I try to not read HN/Reddit too much about Pyston, since while there are certainly some smart and reasonable people on there, there also seem to be quite a few people with axes to grind (*cough cough* Python 3). But there are some recurring themes I noticed in the comments about our announcement about Pyston’s future so I wanted to try to talk about some of them. I’m not really aiming to change anyone’s mind, but since I haven’t really talked through our motivations and decisions for the project, I wanted to make sure to put them out there.
Why we built a JIT
Let’s go back to 2013 when we decided to do the project: CPU usage at Dropbox was an increasingly large concern. Despite the common wisdom that “Python is IO-bound”, requests to the Dropbox website were spending around 90% of their time on the webserver CPU, and we were buying racks of webservers at a worrying pace.

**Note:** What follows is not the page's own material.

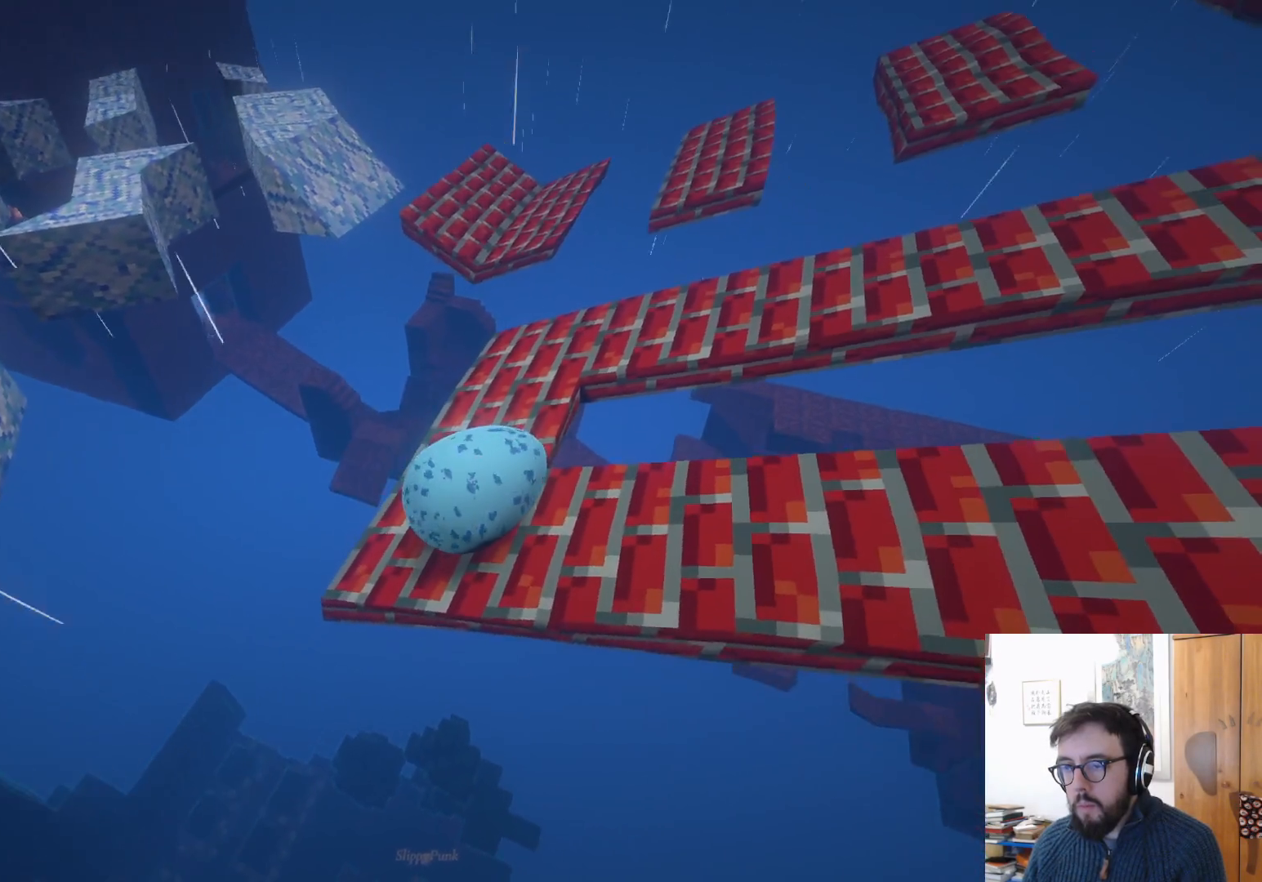
{"buttons": [], "left_stick": "up-right", "right_stick": "center", "events": [[117, "right_stick", "down-right"], [300, "left_stick", "up-right"], [350, "right_stick", "center"]]}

At a technical level, the situation was tricky, because the CPU time was spread around in many areas, with the hottest areas accounting for a small (single-digit?) percentage of the entire request. This meant that potential solutions would have to apply to large portions of the codebase, as opposed to something like trying to Cython-ize a small number of functions. And unfortunately, PyPy was not, and still is not, close to the level of compatibility to run a multi-million-LOC codebase like Dropbox’s, especially with our heavy use of extension modules.
So, we thought (and I still believe) that Dropbox’s use-case falls into a pretty wide gap in the Python-performance ecosystem, of people who want better performance but who are unable or unwilling to sacrifice the ecosystem that led them to choose Python in the first place. Our overall strategy has been to target the gap in the market, rather than trying to compete head-to-head with existing solutions.
And yes, I was excited to have an opportunity to tackle this sort of problem. I think I did as good a job as I could to discount that, but it’s impossible to know what effect it actually had.
Why we started from scratch
Another common complaint is that we should have at least started with PyPy or CPython’s codebase.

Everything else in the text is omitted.